Mehrere Innenminister der Länder haben angesichts der bevorstehenden Landtagswahl 2026 in Sachsen-Anhalt vor einer möglichen Regierungsbeteiligung der AfD gewarnt. Hintergrund sind Pläne der Partei, im Falle eines Wahlsiegs bis zu 200 Positionen in der Landesverwaltung neu zu besetzen. Der thüringische Innenminister sprach in diesem Kontext von einem möglichen »Staatsstreich«.
Eine weitreichende Umstrukturierung der Landesverwaltung könnte die Stabilität und Effizienz der öffentlichen Dienste beeinträchtigen, was direkte Auswirkungen auf Bürger und Unternehmen hätte. Dies könnte auch die Attraktivität des Standortes für Fachkräfte und Investitionen mindern, da politische Unsicherheit und administrative Instabilität als Risikofaktoren wahrgenommen werden. Insbesondere der Mittelstand und größere Unternehmen benötigen ein verlässliches und planbares Verwaltungsumfeld.
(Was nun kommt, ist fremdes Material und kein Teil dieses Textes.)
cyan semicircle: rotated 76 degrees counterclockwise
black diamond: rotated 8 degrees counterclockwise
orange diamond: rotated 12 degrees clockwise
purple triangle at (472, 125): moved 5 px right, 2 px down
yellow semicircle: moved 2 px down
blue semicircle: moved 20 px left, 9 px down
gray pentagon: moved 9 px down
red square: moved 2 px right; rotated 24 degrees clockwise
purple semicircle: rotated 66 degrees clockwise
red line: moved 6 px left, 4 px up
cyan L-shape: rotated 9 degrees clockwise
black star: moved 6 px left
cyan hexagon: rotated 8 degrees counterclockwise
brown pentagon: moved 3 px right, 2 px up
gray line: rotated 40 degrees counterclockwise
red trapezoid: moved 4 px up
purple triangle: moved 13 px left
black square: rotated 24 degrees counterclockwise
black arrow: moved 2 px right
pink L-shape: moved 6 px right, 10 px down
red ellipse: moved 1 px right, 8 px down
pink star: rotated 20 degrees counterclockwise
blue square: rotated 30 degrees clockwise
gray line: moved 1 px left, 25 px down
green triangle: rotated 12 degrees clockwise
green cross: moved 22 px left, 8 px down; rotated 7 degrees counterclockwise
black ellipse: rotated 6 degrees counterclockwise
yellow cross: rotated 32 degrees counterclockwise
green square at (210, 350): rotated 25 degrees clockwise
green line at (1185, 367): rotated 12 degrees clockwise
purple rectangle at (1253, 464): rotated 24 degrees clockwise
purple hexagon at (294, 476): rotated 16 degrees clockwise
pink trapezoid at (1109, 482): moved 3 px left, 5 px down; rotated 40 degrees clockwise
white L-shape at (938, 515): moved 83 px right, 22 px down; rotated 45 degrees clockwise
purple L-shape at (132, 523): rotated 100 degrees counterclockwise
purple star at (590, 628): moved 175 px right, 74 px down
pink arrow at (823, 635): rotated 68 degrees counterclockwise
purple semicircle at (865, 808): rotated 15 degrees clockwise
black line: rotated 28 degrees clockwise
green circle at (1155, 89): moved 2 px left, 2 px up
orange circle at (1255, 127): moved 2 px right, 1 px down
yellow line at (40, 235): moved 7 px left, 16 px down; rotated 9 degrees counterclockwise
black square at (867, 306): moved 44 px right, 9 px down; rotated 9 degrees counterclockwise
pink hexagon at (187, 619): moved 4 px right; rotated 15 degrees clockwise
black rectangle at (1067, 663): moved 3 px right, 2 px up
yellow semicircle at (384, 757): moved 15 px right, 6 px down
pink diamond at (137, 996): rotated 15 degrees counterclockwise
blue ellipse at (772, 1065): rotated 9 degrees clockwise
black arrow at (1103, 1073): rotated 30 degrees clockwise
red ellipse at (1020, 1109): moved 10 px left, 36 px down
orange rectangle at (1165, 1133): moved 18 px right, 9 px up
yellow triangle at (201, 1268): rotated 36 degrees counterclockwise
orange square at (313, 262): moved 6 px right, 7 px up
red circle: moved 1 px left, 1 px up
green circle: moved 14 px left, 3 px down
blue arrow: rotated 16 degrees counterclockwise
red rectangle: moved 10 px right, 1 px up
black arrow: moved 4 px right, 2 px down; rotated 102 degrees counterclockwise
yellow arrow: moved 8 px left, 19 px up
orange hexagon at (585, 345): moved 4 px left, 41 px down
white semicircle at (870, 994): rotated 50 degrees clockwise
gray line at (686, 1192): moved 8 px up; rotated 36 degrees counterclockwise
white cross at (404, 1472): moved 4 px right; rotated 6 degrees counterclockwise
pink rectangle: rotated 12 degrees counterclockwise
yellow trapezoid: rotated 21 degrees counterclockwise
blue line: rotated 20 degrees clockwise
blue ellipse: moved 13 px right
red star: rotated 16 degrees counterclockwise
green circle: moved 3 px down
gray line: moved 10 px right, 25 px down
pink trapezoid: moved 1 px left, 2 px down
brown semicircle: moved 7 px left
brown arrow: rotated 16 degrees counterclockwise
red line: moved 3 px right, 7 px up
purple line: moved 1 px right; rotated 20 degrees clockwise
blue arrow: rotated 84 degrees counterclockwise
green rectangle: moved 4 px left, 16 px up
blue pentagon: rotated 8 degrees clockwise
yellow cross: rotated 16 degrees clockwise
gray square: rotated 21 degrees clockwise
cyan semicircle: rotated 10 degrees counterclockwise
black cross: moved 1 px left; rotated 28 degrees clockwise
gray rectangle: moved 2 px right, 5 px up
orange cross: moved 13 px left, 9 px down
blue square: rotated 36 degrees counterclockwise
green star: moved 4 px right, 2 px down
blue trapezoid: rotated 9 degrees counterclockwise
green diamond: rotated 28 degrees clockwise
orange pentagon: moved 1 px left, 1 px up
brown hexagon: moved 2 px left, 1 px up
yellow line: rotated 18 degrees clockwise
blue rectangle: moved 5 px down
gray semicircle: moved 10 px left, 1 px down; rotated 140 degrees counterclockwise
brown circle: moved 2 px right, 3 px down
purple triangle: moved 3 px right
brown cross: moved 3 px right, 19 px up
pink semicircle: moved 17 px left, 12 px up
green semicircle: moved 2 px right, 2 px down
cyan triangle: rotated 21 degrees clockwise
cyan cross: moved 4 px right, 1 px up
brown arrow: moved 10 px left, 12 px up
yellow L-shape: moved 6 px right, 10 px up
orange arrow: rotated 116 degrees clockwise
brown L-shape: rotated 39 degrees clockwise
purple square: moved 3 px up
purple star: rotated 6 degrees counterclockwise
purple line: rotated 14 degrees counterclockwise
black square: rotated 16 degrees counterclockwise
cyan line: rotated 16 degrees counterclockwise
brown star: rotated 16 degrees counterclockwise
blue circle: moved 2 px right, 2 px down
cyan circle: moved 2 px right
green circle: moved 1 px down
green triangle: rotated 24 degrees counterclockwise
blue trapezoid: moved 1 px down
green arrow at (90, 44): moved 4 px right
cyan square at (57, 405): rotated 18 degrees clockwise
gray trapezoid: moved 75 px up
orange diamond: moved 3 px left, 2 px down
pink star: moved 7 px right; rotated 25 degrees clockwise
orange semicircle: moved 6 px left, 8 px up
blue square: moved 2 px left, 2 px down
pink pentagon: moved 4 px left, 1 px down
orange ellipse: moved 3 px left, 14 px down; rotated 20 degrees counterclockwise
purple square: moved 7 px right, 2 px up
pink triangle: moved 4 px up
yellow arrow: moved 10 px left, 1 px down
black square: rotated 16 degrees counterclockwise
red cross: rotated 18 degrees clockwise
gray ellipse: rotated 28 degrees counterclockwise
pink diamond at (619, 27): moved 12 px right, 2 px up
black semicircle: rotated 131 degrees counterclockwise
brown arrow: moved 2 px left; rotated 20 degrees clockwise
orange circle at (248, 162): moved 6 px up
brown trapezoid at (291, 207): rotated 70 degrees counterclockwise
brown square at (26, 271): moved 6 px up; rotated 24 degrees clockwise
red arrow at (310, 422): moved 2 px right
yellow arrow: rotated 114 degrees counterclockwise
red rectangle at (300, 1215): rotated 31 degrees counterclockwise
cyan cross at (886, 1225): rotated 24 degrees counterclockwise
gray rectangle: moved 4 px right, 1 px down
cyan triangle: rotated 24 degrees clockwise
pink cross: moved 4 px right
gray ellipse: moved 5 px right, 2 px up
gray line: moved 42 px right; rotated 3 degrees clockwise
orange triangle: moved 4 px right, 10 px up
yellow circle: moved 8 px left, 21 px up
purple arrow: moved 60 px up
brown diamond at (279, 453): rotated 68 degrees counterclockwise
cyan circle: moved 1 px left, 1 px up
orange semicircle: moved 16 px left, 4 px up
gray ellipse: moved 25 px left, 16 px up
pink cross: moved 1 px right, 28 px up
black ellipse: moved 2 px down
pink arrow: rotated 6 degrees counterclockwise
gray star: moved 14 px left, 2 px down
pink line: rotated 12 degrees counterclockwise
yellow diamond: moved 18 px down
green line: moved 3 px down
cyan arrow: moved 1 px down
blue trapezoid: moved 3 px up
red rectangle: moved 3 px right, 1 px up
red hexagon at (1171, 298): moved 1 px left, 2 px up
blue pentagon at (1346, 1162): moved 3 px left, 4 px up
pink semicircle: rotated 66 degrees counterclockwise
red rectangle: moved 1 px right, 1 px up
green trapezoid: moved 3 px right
Die Debatte um die Besetzung von Verwaltungspositionen im Falle eines Regierungswechsels ist Teil des demokratischen Prozesses, doch die Dimension und die Wortwahl der Warnungen sind bemerkenswert. Sie spiegeln die Sorge wider, dass eine tiefgreifende politische Neuausrichtung die Funktionsfähigkeit des Staates und die Rechtssicherheit gefährden könnte. Für die Wirtschaft und die Gesellschaft in Sachsen-Anhalt geht es dabei um die Aufrechterhaltung eines stabilen Rahmens, der für Wachstum und Wohlstand unerlässlich ist. Die Diskussion wird die politische Landschaft bis zur Wahl 2026 maßgeblich prägen.